Just researching this story, though, I picked up some non-obvious behaviors that, put to regular use, might help me hit an aggressive savings goal, while simultaneously improving my quality of life. For example, I could take advantage of living in a dense and bike-able city to cut down on commuting expenses, all the while forcing myself to exercise. And instead of eating out, an alternative “affordable luxury” could be learning to cook. This could even become a productive family bonding activity that also satisfies a creative urge, all the while improving our health (and of course saving money).

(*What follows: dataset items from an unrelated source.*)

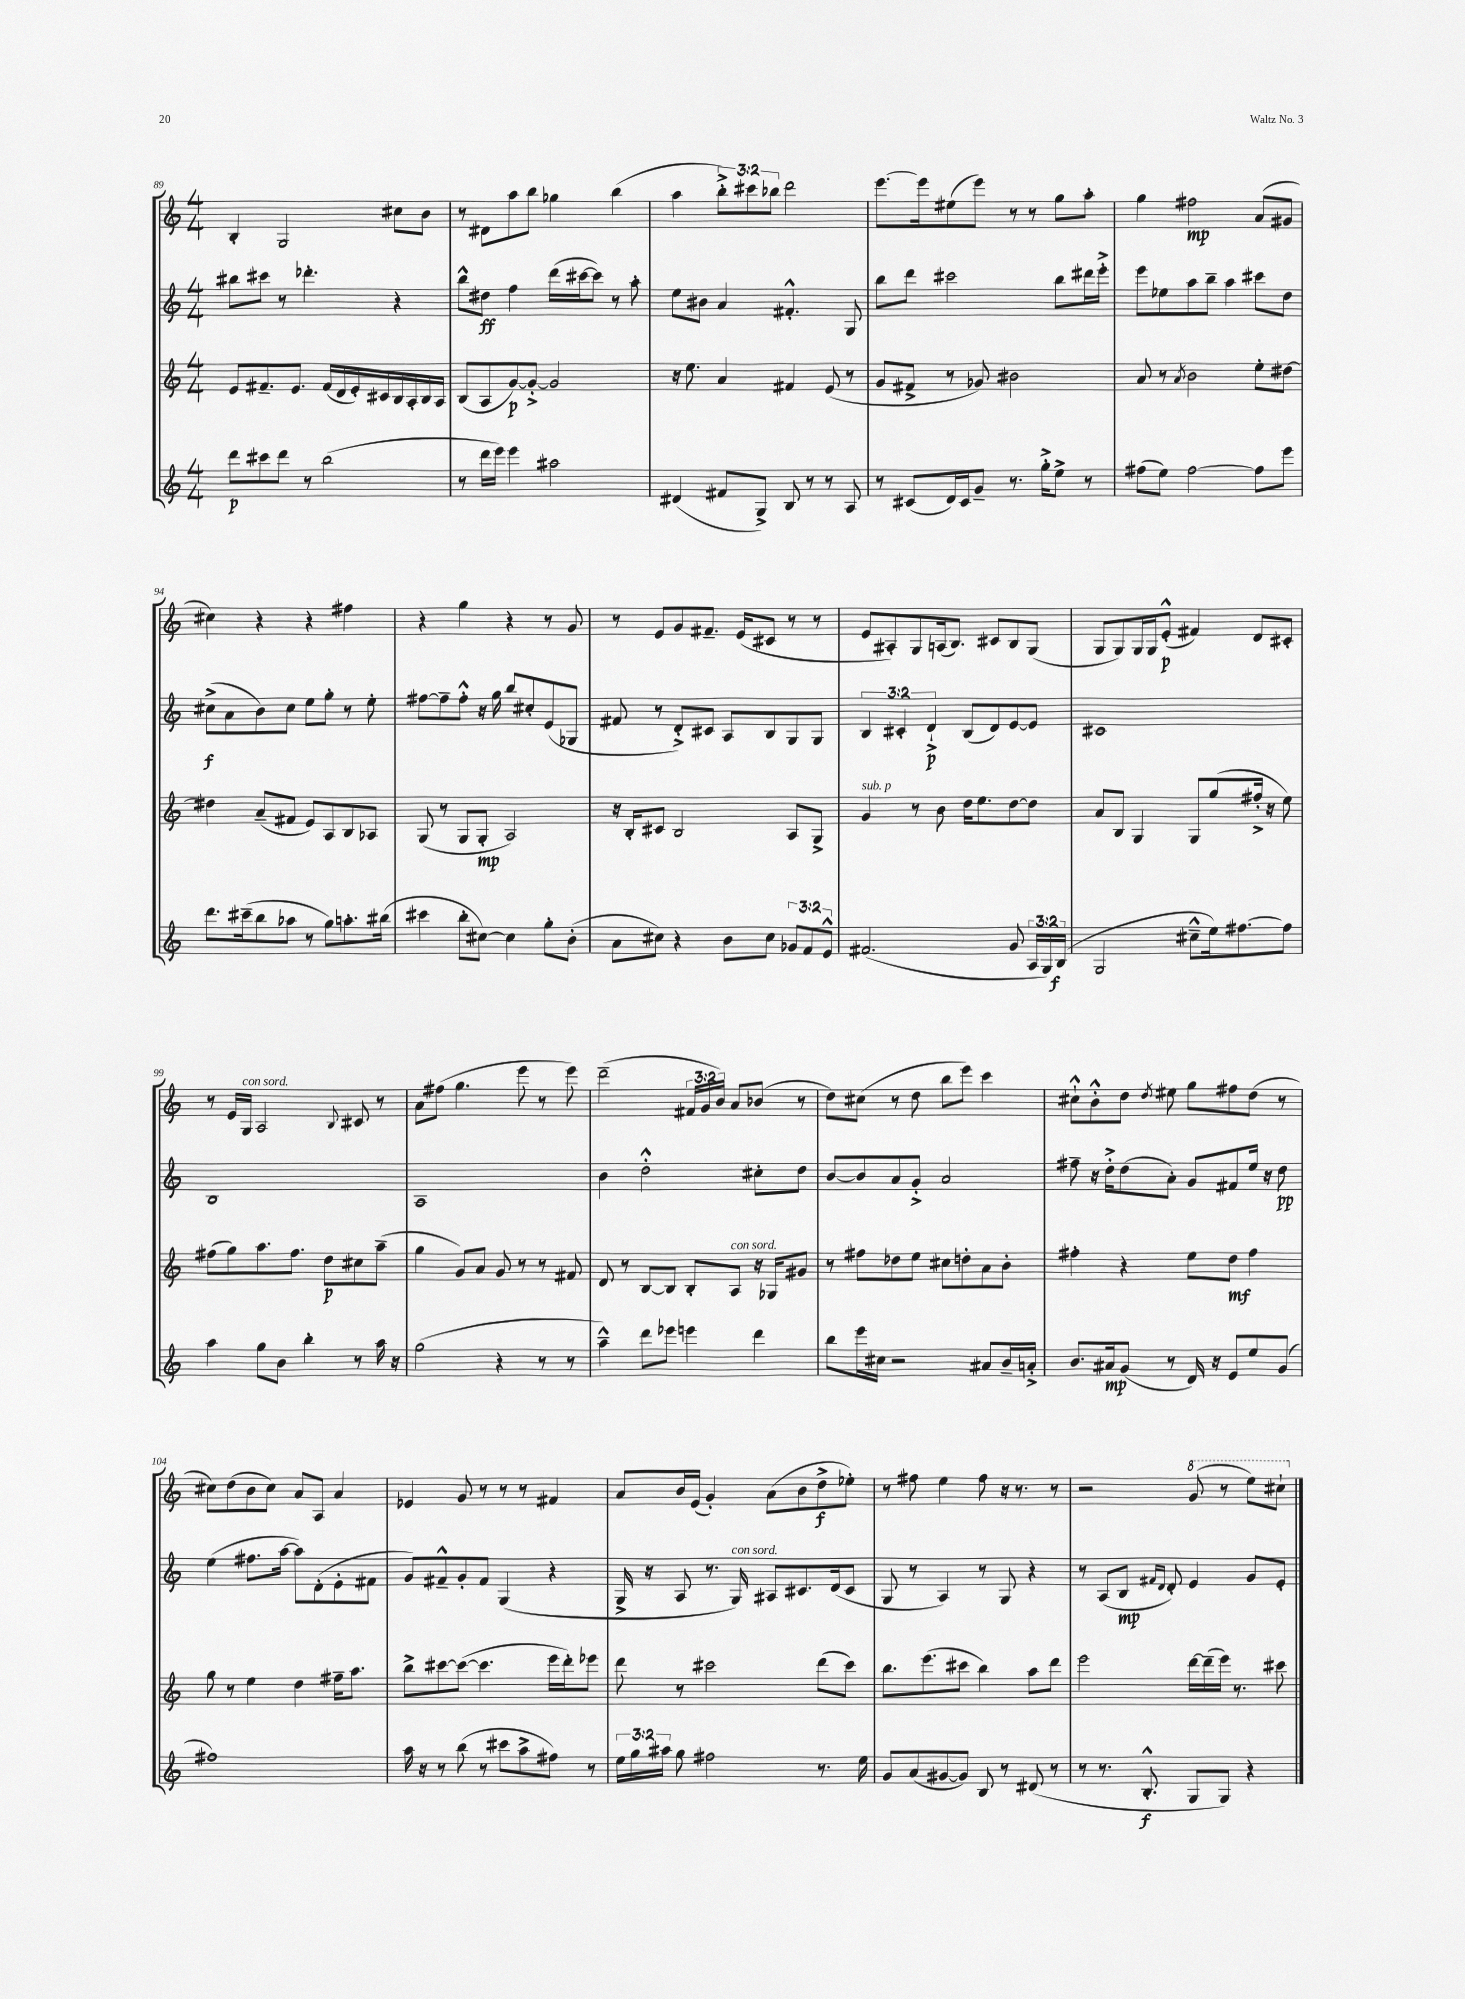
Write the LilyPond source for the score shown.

<<
\new StaffGroup <<
\new Staff = "s0" {
    \clef treble \key c \major \numericTimeSignature \time 4/4 \override Staff.TupletNumber.text = #tuplet-number::calc-fraction-text
    \autoBeamOff b4-. g2 cis''8[ b'8] |
    r8 dis'8[ a''8 b''8] ges''4 b''4( |
    a''4 \tuplet 3/2 { b''8[-.->) cis'''8 bes''8] } d'''2 |
    e'''8.[~ e'''16 eis''8( e'''8]) r8 r8 g''8[ a''8]-. |
    g''4 fis''2\mp a'8[( gis'8] |
    cis''4) r4 r4 fis''4 |
    r4 g''4 r4 r8 g'8 |
    r8 e'8[ g'8 fis'8.]-- e'16[( cis'8] r8 r8 |
    e'8[ ais8-.) g8 a16( b8.]) cis'8[ b8 g8]( |
    g8[ g8) g16 g16 e'8]-.-^\p( fis'4) d'8[ cis'8]-. |
    r8 e'16[ g16]^\markup { \italic "con sord." } a2 \appoggiatura { b8 } cis'8 r8 |
    a'8[ fis''8]( g''4. e'''8 r8 e'''8) |
    d'''2--( \tuplet 3/2 { fis'16[ g'16 b'16]) } a'8[ bes'8]( r8 |
    d''8[) cis''8]( r8 d''8 b''8[ e'''8]) c'''4 |
    cis''8[-!-^ b'8-.-^ d''8] \acciaccatura { d''8 } eis''8 g''8[ fis''8 d''8]( r8 |
    cis''8[) d''8( b'8 cis''8]) a'8[ a8] a'4 |
    ees'4 g'8 r8 r8 r8 fis'4 |
    a'8[ b'16 e'16]( g'4-.) a'8[( b'8 d''8->\f ees''8]-.) |
    r8 fis''8 e''4 fis''8 r16 r8. r8 |
    r2 \ottava #1 g''8( r8 e'''8[) cis'''8]-! \ottava #0 \bar "|." |
}
\new Staff = "s1" {
    \clef treble \key c \major \numericTimeSignature \time 4/4 \override Staff.TupletNumber.text = #tuplet-number::calc-fraction-text
    \autoBeamOff bis''8[ cis'''8] r8 des'''4.-. r4 |
    b''8[-^ dis''8]\ff f''4 d'''16[( cis'''16~ cis'''8]) r8 a''8-. |
    e''8[ bis'8] a'4 fis'4.-.-^ g8 |
    b''8[ d'''8] cis'''2 b''8[ dis'''16 e'''16]-.-> |
    e'''8[ ees''8 a''8 b''8]-- a''4 cis'''8[ d''8] |
    cis''8[->\f( a'8 b'8) cis''8] e''8[ g''8]-. r8 e''8-. |
    fis''8[~ fis''8-- fis''8]-.-^ r16 g''16 b''8[ cis''8-. e'8( ges8] |
    fis'8 r8 d'8[-.->) cis'8] a8[ b8 g8 g8] |
    \tuplet 3/2 { b4 cis'4-. d'4-!->\p } b8[( d'8) e'8~ e'8] |
    cis'1 |
    b1 |
    a1 |
    b'4 d''2-.-^ cis''8[-. d''8] |
    b'8[~ b'8 a'8 g'8]-.-> a'2 |
    fis''8-- r16 d''16[-.-> d''8( a'8]-.) g'8[ fis'8 e''16] r16 d''8\pp |
    e''4( fis''8.[ a''16]~ a''8[) d'8-.( e'8-. fis'8] |
    g'8[) fis'8---^ g'8-. fis'8] g4( r4 |
    g16-> r16 a8 r8. g16^\markup { \italic "con sord." }) ais8[ cis'8. d'16( cis'8] |
    g8 r8 a4) r8 g8 r4 |
    r8 a8[( b8]\mp \grace { fis'16[ d'16] } d'8-.) e'4 g'8[ e'8]-. \bar "|." |
}
\new Staff = "s2" {
    \clef treble \key c \major \numericTimeSignature \time 4/4
    \autoBeamOff e'8[ fis'8.-- e'8.] fis'16[( d'16 e'16-.) cis'16 b16 a16-. b16 a16] |
    b8[( a8 g'8~\p) g'8]~-.-> g'2 |
    r16 e''8. a'4 fis'4 e'8( r8 |
    g'8[ fis'8]-> r8 ges'8) bis'2 |
    a'8 r8 \acciaccatura { a'8 } b'2 e''8[-. dis''8]~ |
    dis''4 a'8[--( fis'8] e'8[) a8 b8 aes8] |
    g8( r8 g8[ g8]-.\mp a2) |
    r16 b16[-. cis'8] b2 a8[ g8]-> |
    g'4^\markup { \italic "sub. p" } r8 b'8 d''16[ e''8. d''8~ d''8] |
    a'8[ b8] g4 g8[ g''8( fis''16]-.-> r16 e''8) |
    fis''8[( g''8) a''8. fis''8.] d''8[\p cis''8 a''8]--( |
    g''4 g'8[) a'8] g'8 r8 r8 fis'8 |
    d'8 r8 b8[~ b8] b8[-. a8]^\markup { \italic "con sord." } r16 ges16[ gis'8] |
    r8 fis''8[ des''8 e''8] cis''8[ d''8-. a'8 b'8]-. |
    fis''4-. r4 e''8[ d''8]\mf fis''4 |
    g''8 r8 e''4 d''4 fis''16[-- a''8.] |
    b''8[-> cis'''8~ cis'''8]~( cis'''4. e'''16[ d'''16-.) ees'''8] |
    d'''8 r8 cis'''2 d'''8[( cis'''8]) |
    b''8.[ e'''8.( cis'''8] b''4) a''8[ d'''8] |
    e'''2 d'''16[~ d'''16--( e'''16]) r8. cis'''8 \bar "|." |
}
\new Staff = "s3" {
    \clef treble \key c \major \numericTimeSignature \time 4/4 \override Staff.TupletNumber.text = #tuplet-number::calc-fraction-text
    \autoBeamOff d'''8[\p cis'''8 d'''8] r8 b''2( |
    r8 d'''16[ e'''16]) e'''4 ais''2 |
    dis'4( fis'8[ g8]->) b8 r8 r8 a8 |
    r8 cis'8[( d'16) cis'16 g'8]-- r8. g''16[-.-> e''8]-> r8 |
    fis''8[( e''8]) fis''2~ fis''8[ e'''8] |
    d'''8.[ cis'''16--( b''8 aes''8] r8 g''8[) a''8.-. bis''16]( |
    cis'''4 b''8[-. cis''8]~) cis''4 g''8[-. b'8]-.( |
    a'8[ cis''8]) r4 b'8[ cis''8] \tuplet 3/2 { ges'8[ f'8 e'8]-^ } |
    fis'2.( g'8 \tuplet 3/2 { a16[ g16) b16]\f( } |
    g2 cis''8[---^ e''16) fis''8.~ fis''8] |
    a''4 g''8[ b'8] b''4-. r8 a''16 r16 |
    g''2( r4 r8 r8 |
    a''4---^) d'''8[ ees'''8] e'''4 d'''4 |
    b''8[ e'''16 cis''16] r2 ais'8[ b'16-- a'16]-.-> |
    b'8.[ ais'16\mp g'8]( r8 d'16) r16 e'8[ e''8 g'8]( |
    fis''1) |
    a''16 r16 r8 b''8( r8 cis'''8[ a''8-> fis''8]) r8 |
    \tuplet 3/2 { e''16[ g''16 ais''16] } g''8 fis''2 r8. e''16 |
    g'8[ a'8( gis'8~ gis'8]) b8 r8 dis'8( r8 |
    r8 r8. b8.-.-^\f g8[ g8]) r4 \bar "|." |
}
>>
>>
\layout { \context { \Score currentBarNumber = #89 } }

The next level of FIRE includes elaborate strategies around credit-card churning and travel hacking, neither of which are for the fainthearted. The former involves signing up for new credit cards to capture the bonus (typically cash or airline miles), hitting the minimum spend, and then canceling before you have to pay the annual fee. To hit the minimum spend (and liberate yourself to move on to the next card) there are more aggressive strategies like buying gift cards to places where you know you’ll shop in the future (i.e. Target or Amazon) or prepaying large expenses like insurance. While churning can be a profitable activity, it requires meticulous organization (one missed payment can wipe out the gains) and can hurt your credit in the short-term.

Most of the rewards from churning are in the form of airline miles. Travel hacking is the practice of arbitraging these miles to get the, umm, most mileage. Travel hackers delight in the fact that each accumulated point has a plethora of conversion options to maximize its value as a mile. A vanilla airline mile is generally understood to be worth 1 cent to 1.5 cents, yet travel hackers boast about redeeming a first class flight at what equates to amounts as high as 9.7 cents per mile.

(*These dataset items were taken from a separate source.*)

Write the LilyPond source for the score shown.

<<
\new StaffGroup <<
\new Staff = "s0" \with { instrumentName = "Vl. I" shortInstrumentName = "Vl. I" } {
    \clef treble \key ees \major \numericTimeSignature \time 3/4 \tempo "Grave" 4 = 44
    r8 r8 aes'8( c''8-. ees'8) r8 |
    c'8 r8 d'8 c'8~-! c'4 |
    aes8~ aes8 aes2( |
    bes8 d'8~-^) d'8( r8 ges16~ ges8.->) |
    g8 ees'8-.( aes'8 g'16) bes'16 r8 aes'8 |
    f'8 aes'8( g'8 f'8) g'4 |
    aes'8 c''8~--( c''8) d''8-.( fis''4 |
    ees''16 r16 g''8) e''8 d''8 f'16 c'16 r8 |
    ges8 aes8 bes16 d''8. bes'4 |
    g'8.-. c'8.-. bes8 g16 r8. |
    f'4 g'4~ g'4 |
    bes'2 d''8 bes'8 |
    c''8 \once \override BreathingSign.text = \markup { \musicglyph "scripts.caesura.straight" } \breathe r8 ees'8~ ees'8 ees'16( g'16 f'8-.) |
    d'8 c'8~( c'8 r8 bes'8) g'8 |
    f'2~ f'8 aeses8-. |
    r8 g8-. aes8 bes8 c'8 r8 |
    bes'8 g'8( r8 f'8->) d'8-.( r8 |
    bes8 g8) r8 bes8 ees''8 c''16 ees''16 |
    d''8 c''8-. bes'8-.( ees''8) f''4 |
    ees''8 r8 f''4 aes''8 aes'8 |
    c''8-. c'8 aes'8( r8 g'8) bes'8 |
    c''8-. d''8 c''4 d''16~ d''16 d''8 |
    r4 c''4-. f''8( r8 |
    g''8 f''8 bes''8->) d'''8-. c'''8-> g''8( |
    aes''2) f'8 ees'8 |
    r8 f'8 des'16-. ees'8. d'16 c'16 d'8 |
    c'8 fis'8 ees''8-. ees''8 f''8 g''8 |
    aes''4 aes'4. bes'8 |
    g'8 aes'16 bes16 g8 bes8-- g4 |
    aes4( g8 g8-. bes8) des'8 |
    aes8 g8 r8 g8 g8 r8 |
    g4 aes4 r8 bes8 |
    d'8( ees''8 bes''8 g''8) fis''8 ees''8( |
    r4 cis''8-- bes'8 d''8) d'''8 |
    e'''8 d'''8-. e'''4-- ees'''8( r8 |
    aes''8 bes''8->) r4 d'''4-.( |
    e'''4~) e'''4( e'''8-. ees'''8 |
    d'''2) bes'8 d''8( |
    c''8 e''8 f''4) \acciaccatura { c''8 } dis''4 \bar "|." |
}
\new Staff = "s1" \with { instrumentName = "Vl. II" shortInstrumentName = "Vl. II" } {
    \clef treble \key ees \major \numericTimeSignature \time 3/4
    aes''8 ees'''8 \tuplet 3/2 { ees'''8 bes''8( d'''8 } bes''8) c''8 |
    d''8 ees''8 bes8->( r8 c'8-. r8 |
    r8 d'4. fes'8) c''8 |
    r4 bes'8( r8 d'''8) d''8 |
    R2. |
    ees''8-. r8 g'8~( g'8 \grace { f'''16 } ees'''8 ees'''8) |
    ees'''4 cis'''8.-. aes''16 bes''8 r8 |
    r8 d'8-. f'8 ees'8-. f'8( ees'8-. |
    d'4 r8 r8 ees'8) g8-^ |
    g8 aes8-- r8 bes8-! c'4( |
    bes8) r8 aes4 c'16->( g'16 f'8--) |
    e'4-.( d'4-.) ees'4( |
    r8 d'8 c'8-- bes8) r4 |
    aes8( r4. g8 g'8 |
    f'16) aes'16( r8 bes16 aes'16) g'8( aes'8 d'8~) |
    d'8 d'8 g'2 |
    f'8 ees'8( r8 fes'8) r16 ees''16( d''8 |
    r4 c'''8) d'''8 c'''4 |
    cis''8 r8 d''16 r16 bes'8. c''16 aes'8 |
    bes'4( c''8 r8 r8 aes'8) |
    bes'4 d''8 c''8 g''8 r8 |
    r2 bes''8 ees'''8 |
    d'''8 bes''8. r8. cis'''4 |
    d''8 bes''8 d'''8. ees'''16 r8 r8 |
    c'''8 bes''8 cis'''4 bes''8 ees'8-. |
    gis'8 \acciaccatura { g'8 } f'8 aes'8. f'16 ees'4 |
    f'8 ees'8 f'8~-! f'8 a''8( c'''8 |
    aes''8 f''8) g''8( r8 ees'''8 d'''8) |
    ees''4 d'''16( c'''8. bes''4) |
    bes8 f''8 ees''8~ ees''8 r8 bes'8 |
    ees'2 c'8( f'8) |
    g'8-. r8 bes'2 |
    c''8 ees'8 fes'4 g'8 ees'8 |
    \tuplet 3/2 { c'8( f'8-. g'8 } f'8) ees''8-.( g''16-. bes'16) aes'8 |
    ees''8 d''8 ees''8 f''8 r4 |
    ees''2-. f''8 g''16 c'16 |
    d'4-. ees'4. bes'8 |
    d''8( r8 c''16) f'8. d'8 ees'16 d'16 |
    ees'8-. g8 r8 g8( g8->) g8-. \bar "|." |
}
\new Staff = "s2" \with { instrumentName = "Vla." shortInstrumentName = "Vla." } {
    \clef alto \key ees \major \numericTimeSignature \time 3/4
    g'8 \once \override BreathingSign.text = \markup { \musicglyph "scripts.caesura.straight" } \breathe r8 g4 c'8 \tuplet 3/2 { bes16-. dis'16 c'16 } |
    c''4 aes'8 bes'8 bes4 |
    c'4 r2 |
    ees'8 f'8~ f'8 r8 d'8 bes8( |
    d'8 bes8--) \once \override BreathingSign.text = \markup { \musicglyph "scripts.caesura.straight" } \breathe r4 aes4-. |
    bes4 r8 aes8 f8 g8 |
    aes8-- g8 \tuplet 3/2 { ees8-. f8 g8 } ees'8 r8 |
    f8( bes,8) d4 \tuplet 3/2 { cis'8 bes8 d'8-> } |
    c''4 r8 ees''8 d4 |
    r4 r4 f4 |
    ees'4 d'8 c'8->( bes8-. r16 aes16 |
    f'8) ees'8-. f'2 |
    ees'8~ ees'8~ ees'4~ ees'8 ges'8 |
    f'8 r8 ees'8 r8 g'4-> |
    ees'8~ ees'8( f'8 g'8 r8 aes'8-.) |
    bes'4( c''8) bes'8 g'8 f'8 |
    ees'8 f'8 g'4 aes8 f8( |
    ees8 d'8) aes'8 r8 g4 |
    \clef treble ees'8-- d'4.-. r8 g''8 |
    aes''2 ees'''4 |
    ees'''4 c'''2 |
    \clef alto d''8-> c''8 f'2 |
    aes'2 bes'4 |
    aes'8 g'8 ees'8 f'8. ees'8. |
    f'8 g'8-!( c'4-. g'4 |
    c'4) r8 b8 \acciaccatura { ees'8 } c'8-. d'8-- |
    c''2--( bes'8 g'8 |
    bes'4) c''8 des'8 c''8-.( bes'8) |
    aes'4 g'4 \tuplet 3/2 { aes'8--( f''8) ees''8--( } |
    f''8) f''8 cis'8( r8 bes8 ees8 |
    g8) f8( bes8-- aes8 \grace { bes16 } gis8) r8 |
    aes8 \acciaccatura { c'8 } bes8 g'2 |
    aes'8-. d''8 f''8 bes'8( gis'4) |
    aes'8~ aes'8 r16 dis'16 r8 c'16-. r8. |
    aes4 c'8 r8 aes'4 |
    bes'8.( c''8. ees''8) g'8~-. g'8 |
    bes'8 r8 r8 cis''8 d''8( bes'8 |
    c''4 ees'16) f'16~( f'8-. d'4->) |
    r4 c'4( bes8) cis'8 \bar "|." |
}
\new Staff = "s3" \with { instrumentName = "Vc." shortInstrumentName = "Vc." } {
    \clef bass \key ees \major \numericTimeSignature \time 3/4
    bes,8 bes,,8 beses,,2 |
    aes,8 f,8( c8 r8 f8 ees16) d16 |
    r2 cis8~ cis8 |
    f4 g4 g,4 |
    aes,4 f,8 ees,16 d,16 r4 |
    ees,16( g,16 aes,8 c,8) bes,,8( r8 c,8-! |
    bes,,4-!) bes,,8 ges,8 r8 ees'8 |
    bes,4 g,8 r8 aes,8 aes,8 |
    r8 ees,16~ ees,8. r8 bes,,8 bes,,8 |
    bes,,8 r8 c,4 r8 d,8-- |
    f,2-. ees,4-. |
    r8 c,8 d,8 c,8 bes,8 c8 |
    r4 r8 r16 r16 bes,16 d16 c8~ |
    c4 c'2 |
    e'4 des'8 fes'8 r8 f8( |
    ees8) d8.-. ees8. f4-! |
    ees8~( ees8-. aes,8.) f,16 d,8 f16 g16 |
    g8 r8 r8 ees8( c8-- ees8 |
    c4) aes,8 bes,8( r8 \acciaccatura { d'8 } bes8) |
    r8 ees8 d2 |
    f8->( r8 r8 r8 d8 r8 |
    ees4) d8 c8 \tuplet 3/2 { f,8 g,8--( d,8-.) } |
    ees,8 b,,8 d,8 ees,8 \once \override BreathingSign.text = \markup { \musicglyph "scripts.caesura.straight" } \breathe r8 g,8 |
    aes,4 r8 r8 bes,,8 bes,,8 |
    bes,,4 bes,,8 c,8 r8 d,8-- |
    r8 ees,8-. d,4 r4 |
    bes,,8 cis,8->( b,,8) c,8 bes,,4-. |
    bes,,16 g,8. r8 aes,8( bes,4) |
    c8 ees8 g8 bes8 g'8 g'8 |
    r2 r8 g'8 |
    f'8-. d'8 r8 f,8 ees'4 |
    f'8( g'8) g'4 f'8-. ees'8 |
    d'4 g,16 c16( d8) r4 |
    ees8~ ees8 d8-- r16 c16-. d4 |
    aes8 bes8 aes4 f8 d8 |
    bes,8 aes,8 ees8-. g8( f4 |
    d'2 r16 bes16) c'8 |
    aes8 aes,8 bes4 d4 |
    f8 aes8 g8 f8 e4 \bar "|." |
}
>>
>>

Finally, there’s our largest expense: the rent. Blogger JP Livingston saved $2.25 million by the time she was 28, in part by living in a 325-sq-ft walkup apartment with her husband and their pet dog. Want to FIRE even sooner? You can draw inspiration from the Google engineer who saves 90% of his income by living in a truck.

What makes these sacrifices worthwhile? The holy grail is getting your total savings to equal 25 times your annual spending, a calculation implied by the Safe Withdrawal Rate, or SWR. The SWR, generally accepted to be 4%, is the amount one can safely withdraw from their nest egg, without risking running out of money.

Makes Sense, but it Ain’t for Me

Thankfully there are different kinds of FIRE to fit different kinds of lifestyles. There’s FatFIRE, for example, for those living in high cost cities (i.e. requiring $2 million of savings in New York City) while seeking to achieve FIRE with a “great lifestyle;” and leanFire for those capping expenses at under $40k.

Still unconvinced that FIRE is for you? Consider the final principle on Reddit’s main financial independence page:

Discovering and achieving life goals: “What would I do with my life if I didn’t have to work for money?”

This cuts to FIRE’s existential core and applies to everybody. What is the relationship between your happiness and your money? What is freedom from the corporate grind worth to you—but more importantly, what would you do with this newfound freedom?

For those of us slogging away at our desks decades away from retirement, it might feel like a moot point. But are we just subconsciously avoiding contemplation of the deeper meaning of our lives?

Mr. Money Mustache (nee Peter Adeney) is the frugality movement’s de facto chief evangelist. A former software engineer who blogs about personal finance, he says he and his wife cut back on spending and regularly saved two-thirds of their salaries, enabling them to retire in their early 30s. Free from the grind, Adeney theorizes that money obfuscates our understanding of ourselves and that FIRE is a mere beacon toward happiness. As he once told the Mad Fientist’s Financial Independence podcast:

By understanding what happiness means and helping to decouple the idea of happiness from owning certain things, you can really amaze yourself at how fun your life can be—because that’s the whole secret to living a rich life; it’s not feeling like you need more than you already have. … [R]etirement and early retirement and financial independence, it’s really a quest for happiness. So study that independently of the money, and then that makes the money part easier.